12/2017: Paper Cover Image! Our work of the thermal transport of oxygen vacancies engineered perovskite LSCO was selected as the front cover of Advanced Functional Materials, Vol 27, Iss 47, 2017.

07/2017: Students Summer Research. Divya Chalise and Yang Zhong, two undergraduate students Dr. Feng supervised, have successfully accomplished their Summer undergraduate research and passed their final examinations! Nice job, Divya and Yang!

07/2017: Invited Talk. Dr. Feng gave an invited talk in Mechanical Engineering at University of Minnesota!

07/2017: Invited Talk. Dr. Feng gave an invited talk on the computational materials online seminar (CMOS)! Available at Tencent.

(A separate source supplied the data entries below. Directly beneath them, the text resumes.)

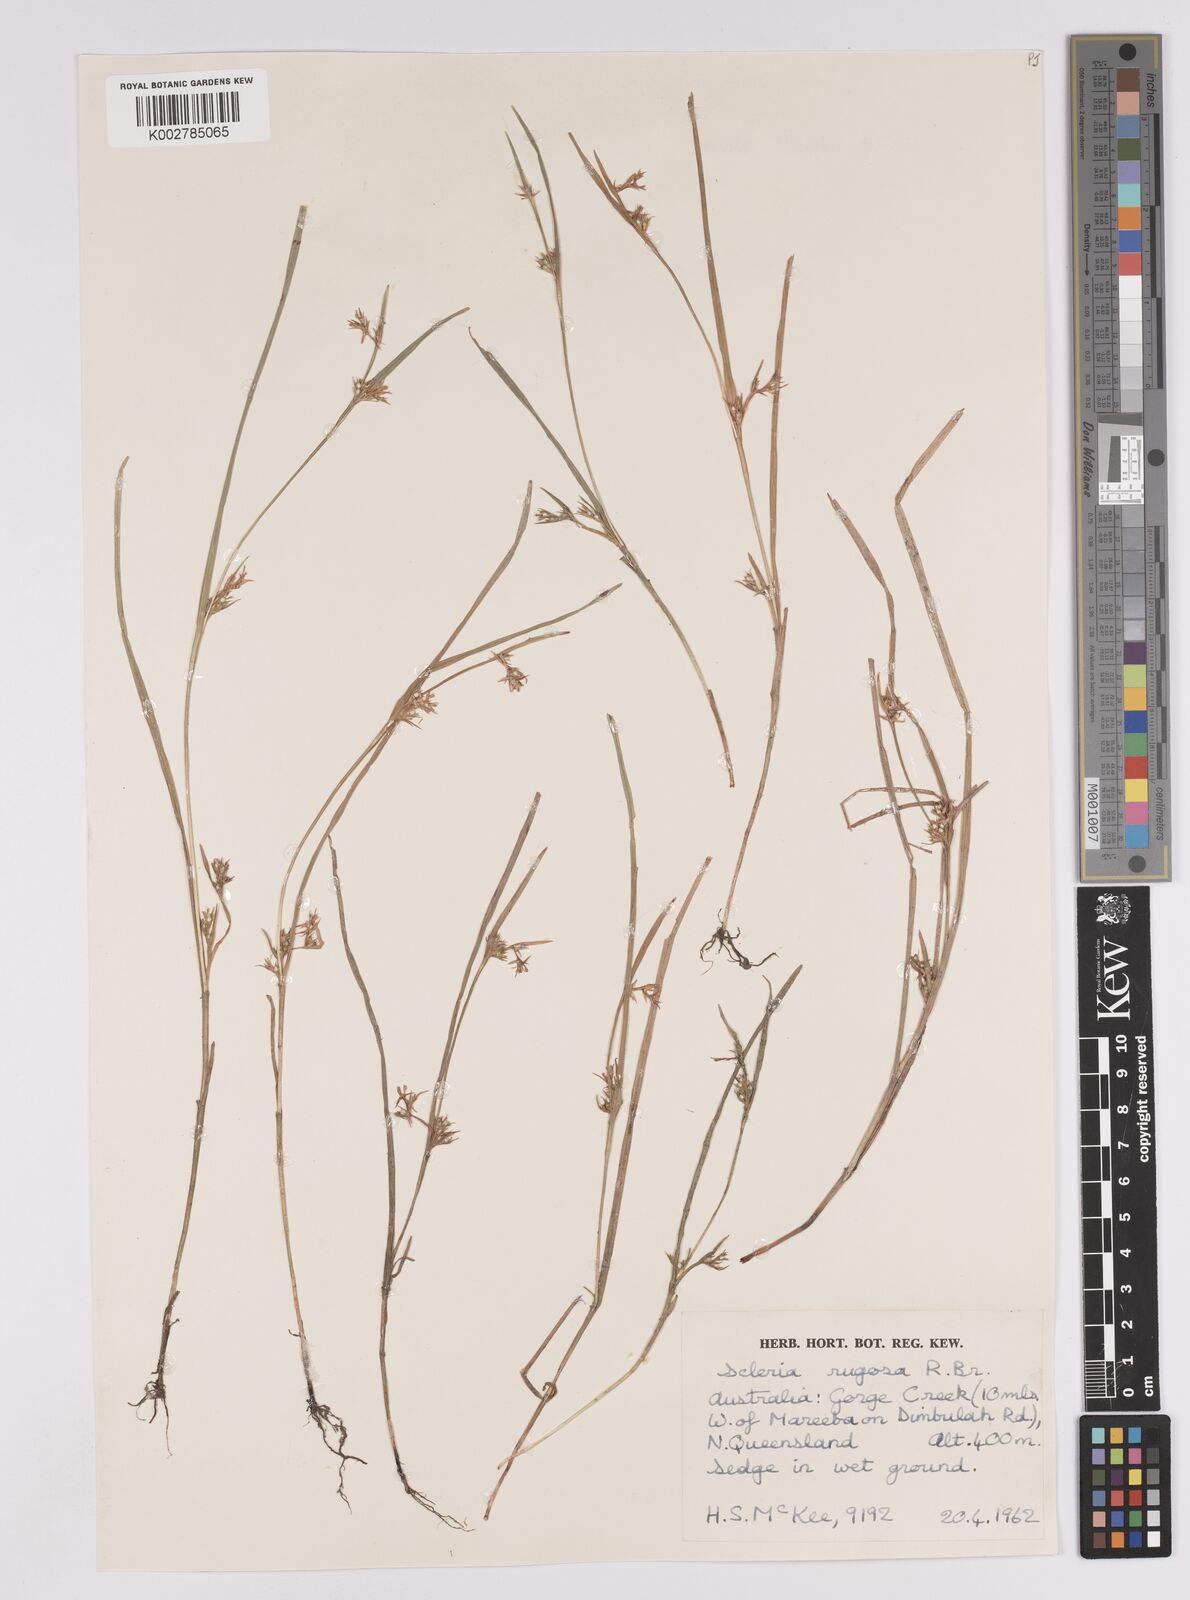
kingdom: Plantae
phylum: Tracheophyta
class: Liliopsida
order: Poales
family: Cyperaceae
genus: Scleria
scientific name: Scleria rugosa
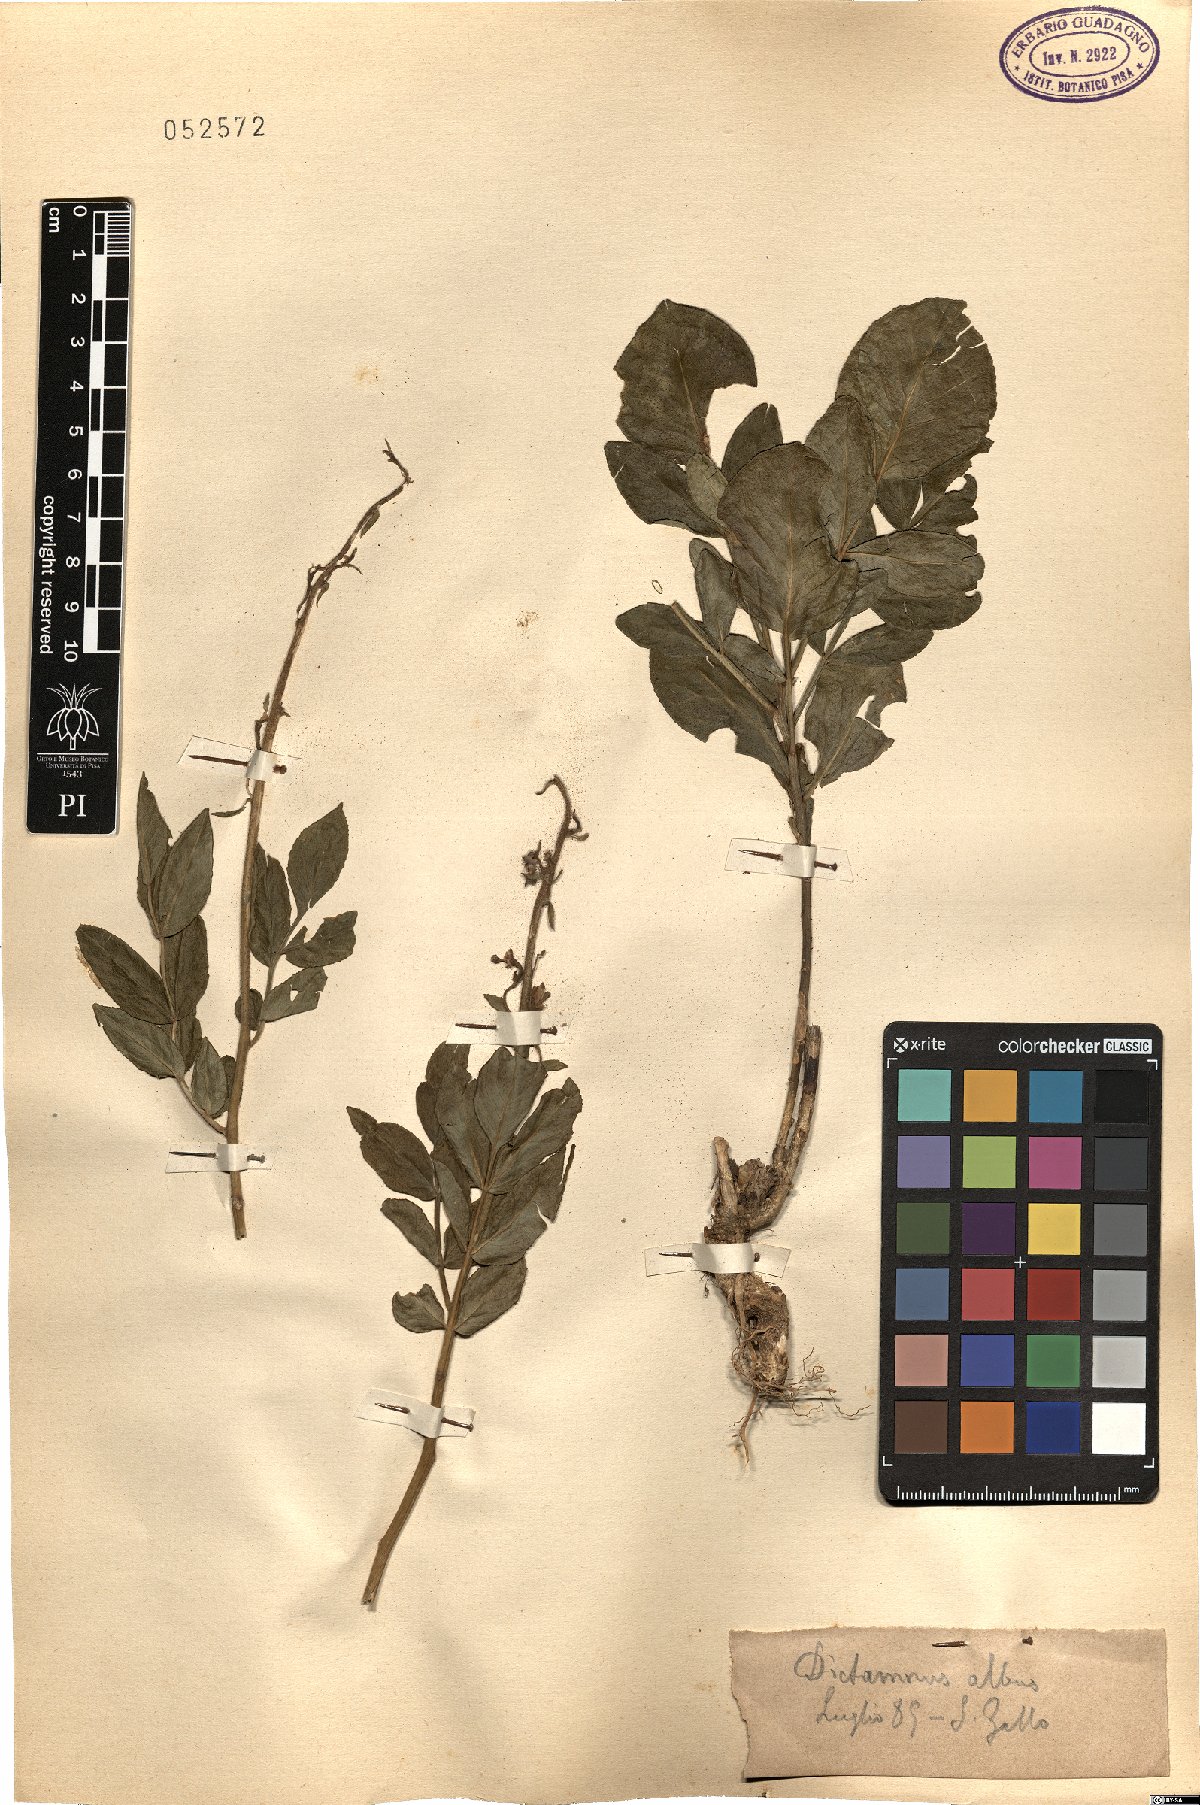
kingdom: Plantae
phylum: Tracheophyta
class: Magnoliopsida
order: Sapindales
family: Rutaceae
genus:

03/2017: Paper Cover Image! Our work on the thermoelectric material PbTe-BiSbTe was selected as the inside front cover of Advanced Materials, Vol 29, Iss 10, 2017.

02/2017: Paper Highlights. Our work on porous thermoelectric material published in Angewandte Chemie is highlighted by:

01/2016: Seminar Talk. Tianli Feng gave a Talk (Nano TE/thermal Seminars) at Birck Nanotechnology Center at Purdue University. Title: “Prediction of Spectral Phonon Mean Free Path and Thermal Conductivity for Thermal Management and Thermoelectrics”.

08/2015: DARPA Grants. A proposal on thermoelectrics that Tianli Feng has participated in writing has won a DARPA grant for $1M!

03/2015: Masters Defense. Eshaan Mathew, a graduate student that Tianli Feng supervised, has successfully defended his M.S. thesis in Mechanical Engineering at Purdue University! Congratulations, Eshhan!

08/2014: Seminar Talk. Tianli Feng gave a Talk (Nano TE/thermal Seminars) at Birck Nanotechnology Center at Purdue University. Title: “On the prediction of spectral phonon mean free path and accumulated thermal conductivity”.